Wednesday, 10 March 2010
When I was a kid in the early '70's my big brother listened to Black Sabbath. I was going to church and sunday school at the time and won awards for my scripture exams. As such I always thought that my brother Gordon would be going to hell for listening to devils music.
I used to sit in his room and listen to his records with him, mainly due to big brother worship. Slade were okay which was mainly down to Noddy Holder's voice which seemed to grab you by the ears and give you a bloody good shaking. No-one can shout like Noddy.
He listened to David Bowie which just went in one ear and out the other, it was Sabbath that fascinated me. The sombre, doomy song Black Sabbath that starts with a thunderstorm and has lines like 'Big black shape with eyes of fire'.
These were more than songs, they were theatrical pieces.

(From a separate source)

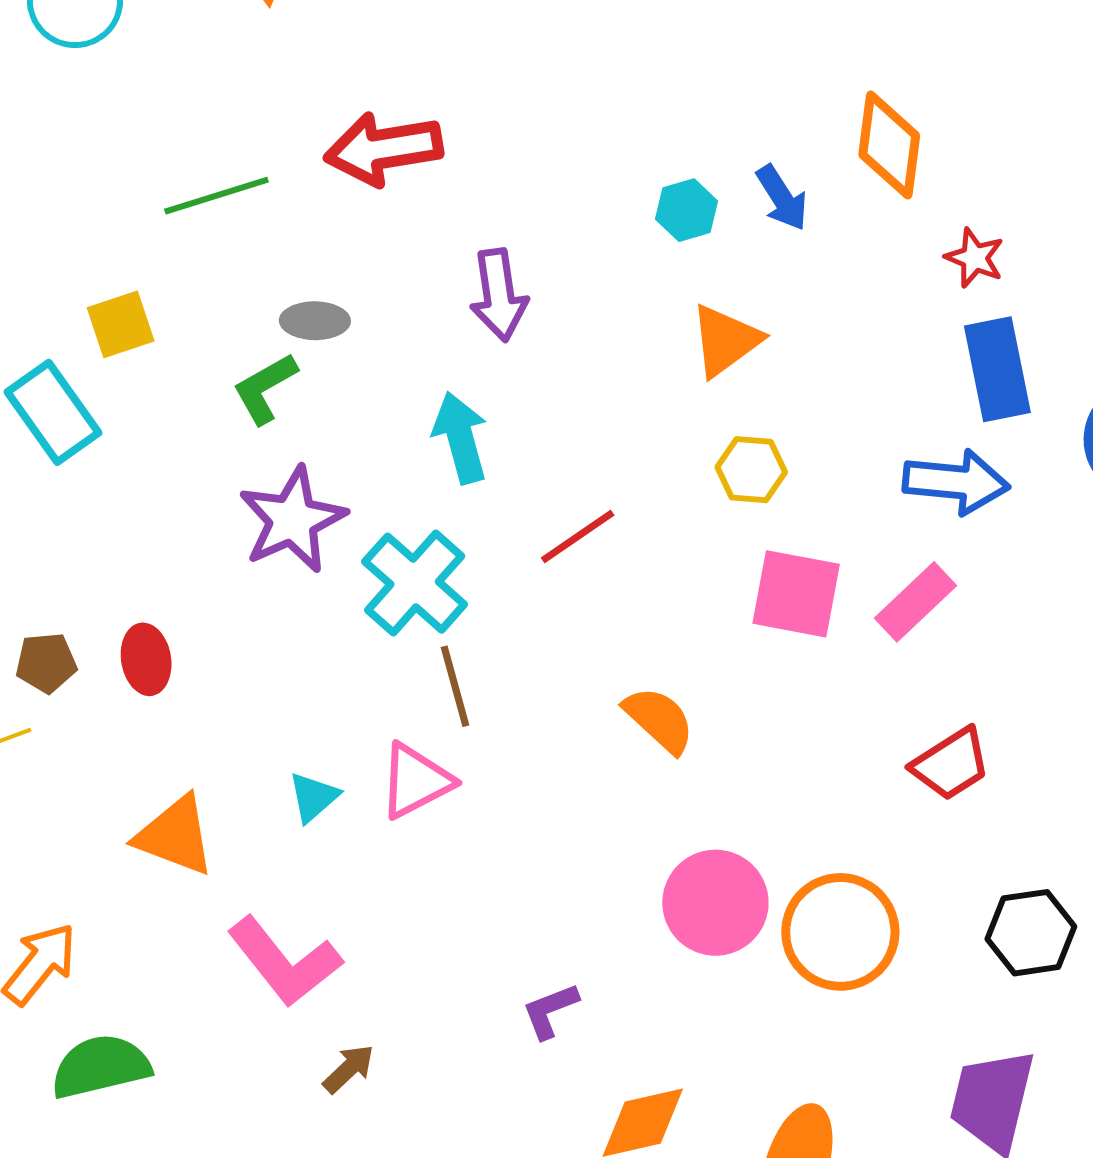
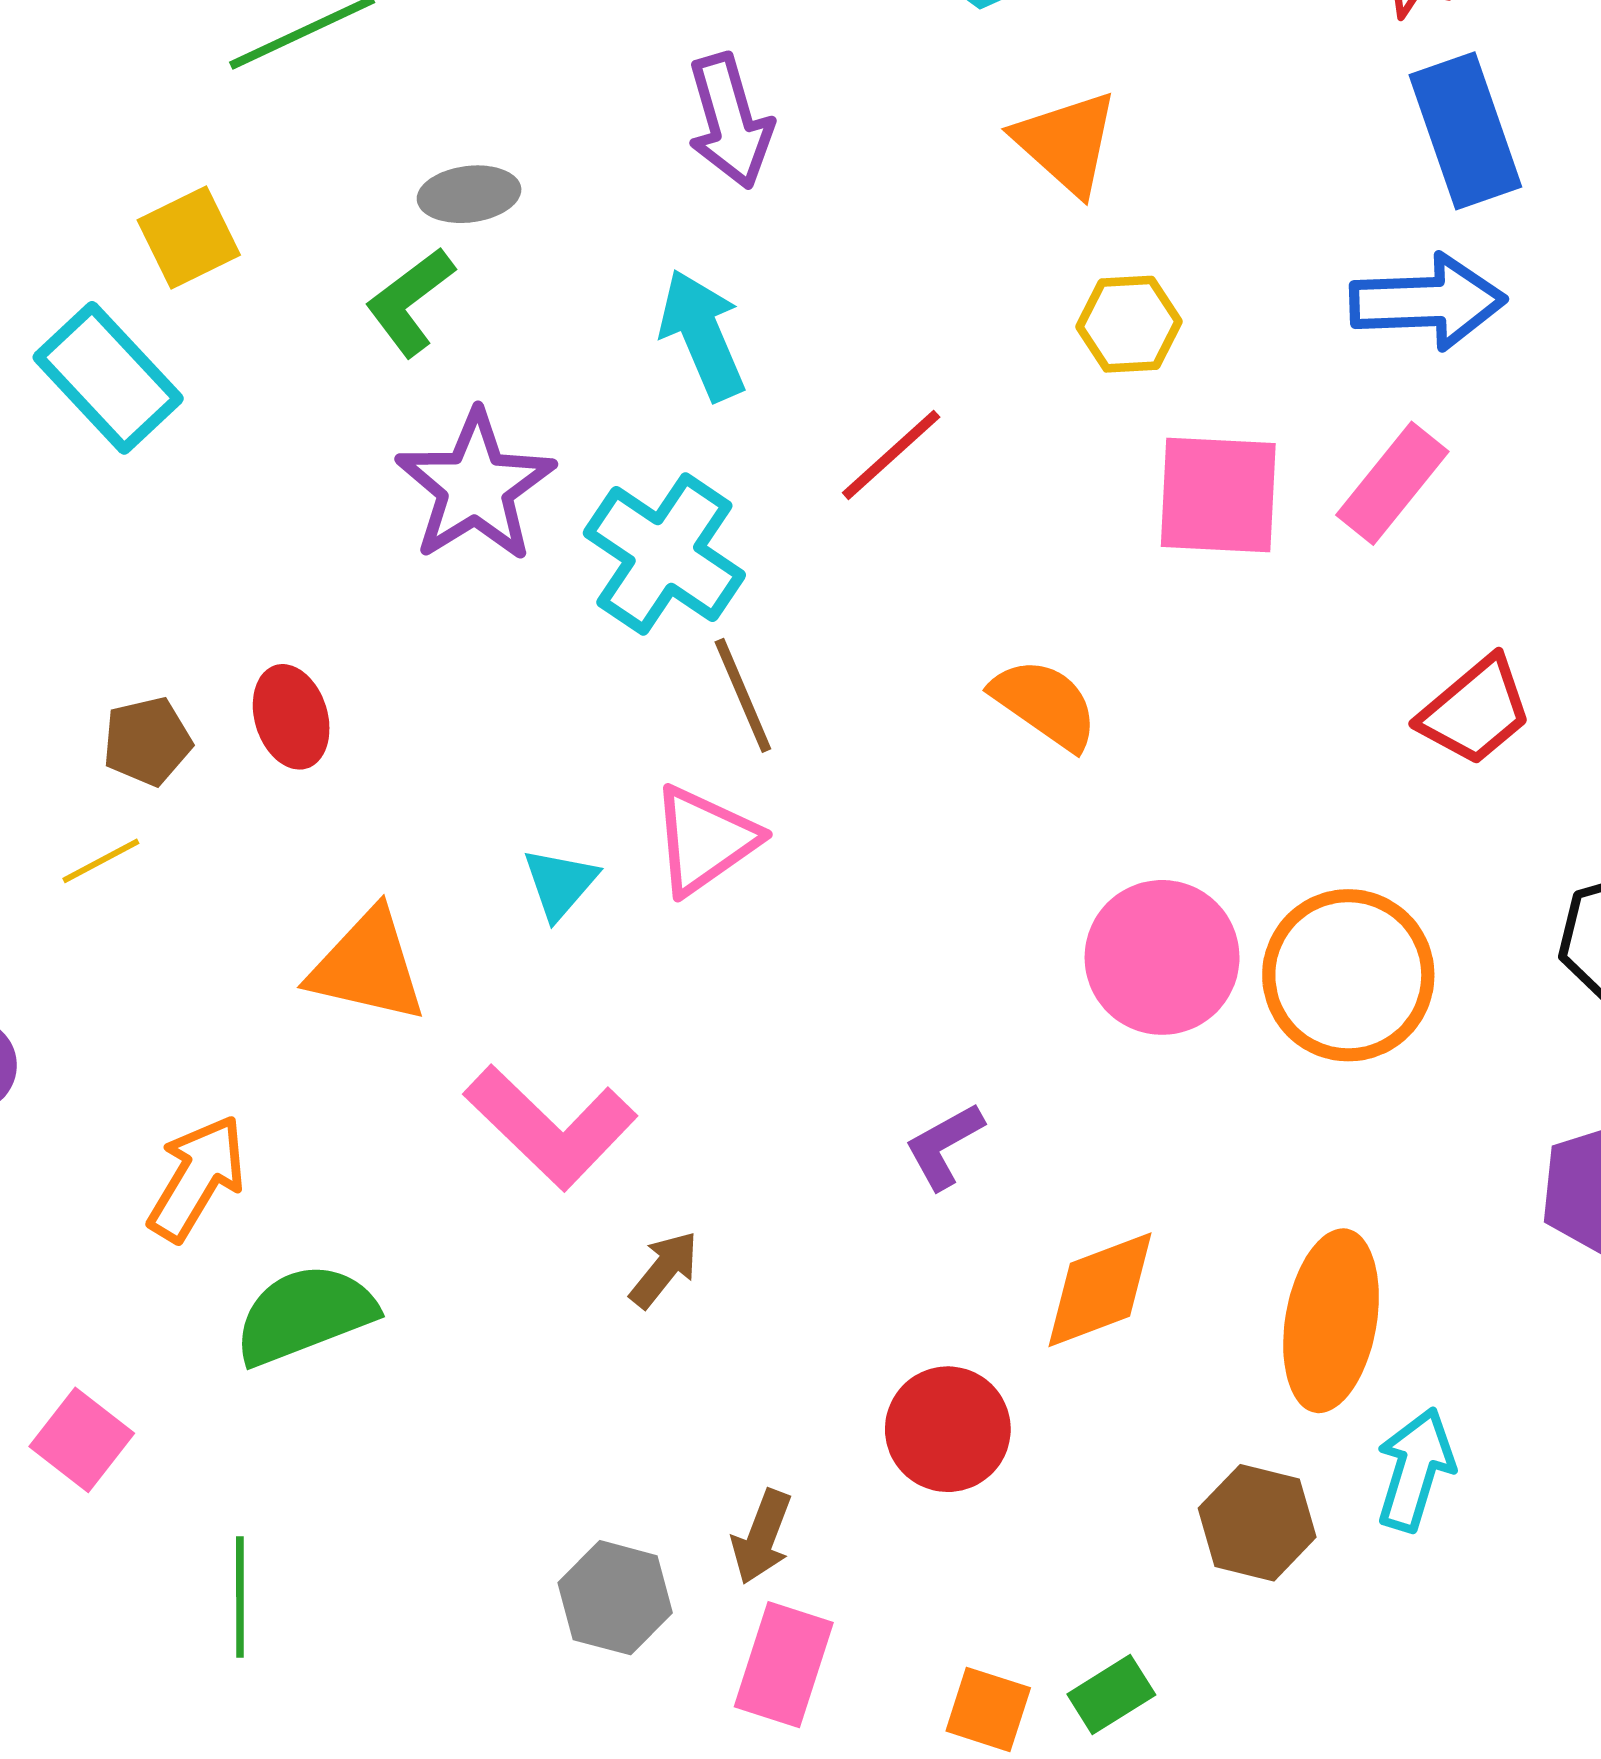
orange triangle: (725, 340) -> (1066, 142), turned -34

As I grew a little older I started listening to Johnny Cash because some of his songs had fights in them and told stories which I thought was great. Relatives however thought this meant that I liked all country music so bought me Dolly Parton and Ken and Billy Ford albums.
The punk movement was at it's peak when I got into my teens and I was a bit too young to get into it. My friend Paul listened to the Boomtown Rats so I did too.

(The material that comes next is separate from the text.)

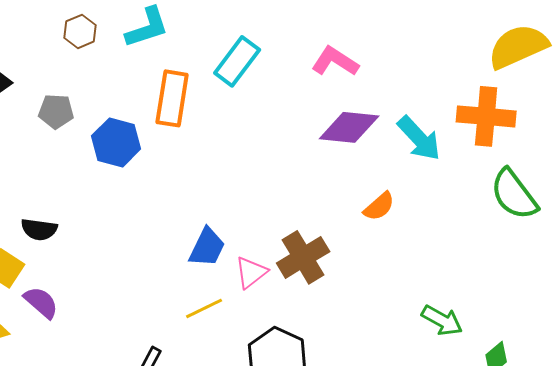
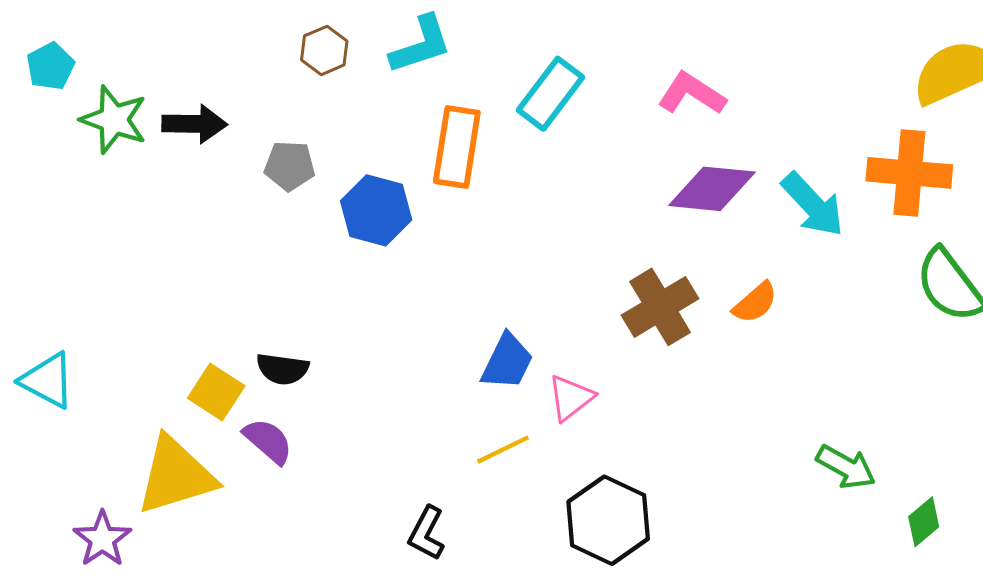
black semicircle: (39, 229) -> (282, 369), moved
brown cross: (303, 257) -> (660, 307), moved

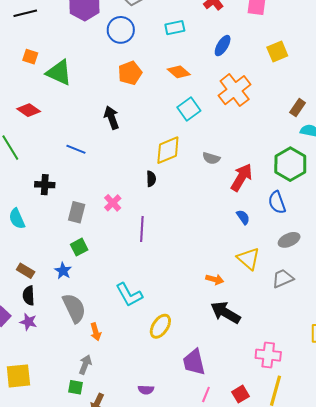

Looking back they were pretty much public school punks but there songs had structure and they knew how to play their instruments.
Punk went out of fashion then a Mod/Ska revival occurred with the Specials, Madness and the film Quadrophenia at the cinema.
This held no interest for me as the New Wave of British Heavy Metal happened at the same time and everything clicked into place for me.
I can remeber going to Bradleys Records in Halifax, the metal section was downstairs and I didn't know where to turn, there was stuff everywhere. I bought my first three albums that day, Deepest Purple, Wheels of Steel by Saxon and Glory Road by Gillan. My friends and I would go to each others houses and listen to Axe Attack and the Friday Rock Show with Tommy Vance.
We wore denim sawn off jackets covered in patches, it didn't matter which bands were on them, as long as they were metal. Pop music was looked down on as people only liked it because it was fashionable. Metal is all about the guitars and the talents of the musicians and if your band has mediocre musicians then you won't last long.
Ozzy Osbourne was the uncrowned king of metal and we went to every gig we could, leaping up and down in the crowd and bellowing ourselves hoarse. Neckache and ringing in the ears were suffered the day after concerts but it was worth it.
We would go to the Tram Shed on Sunday nights and blag our way past the doormen because we were underage and spend the evening there, headbanging and trying to make half a bitter last all night because I only had money coming in from two paper rounds.
Thirty years later and I have just been to see Trivium, an American thrash band with my mate Colin, whose house I used to listen to the Friday Rock Show in all those years ago.
Musical fashions come and go but metal just won't go away. It creates sub species and is used in mainstream media but it is still looked on as a poor relation, an embarrasing noisy cousin who refuses to grow up and mature gracefully.
Geezer Butler of Black Sabbath put his finger on it when he said that liking metal is like supporting a football team. Once you know you like it you are in it for life.
I know that I am and I give thanks my big brother Gordon for letting me listen to those booming Black Sabbath materpieces when I was a kid. Cheers.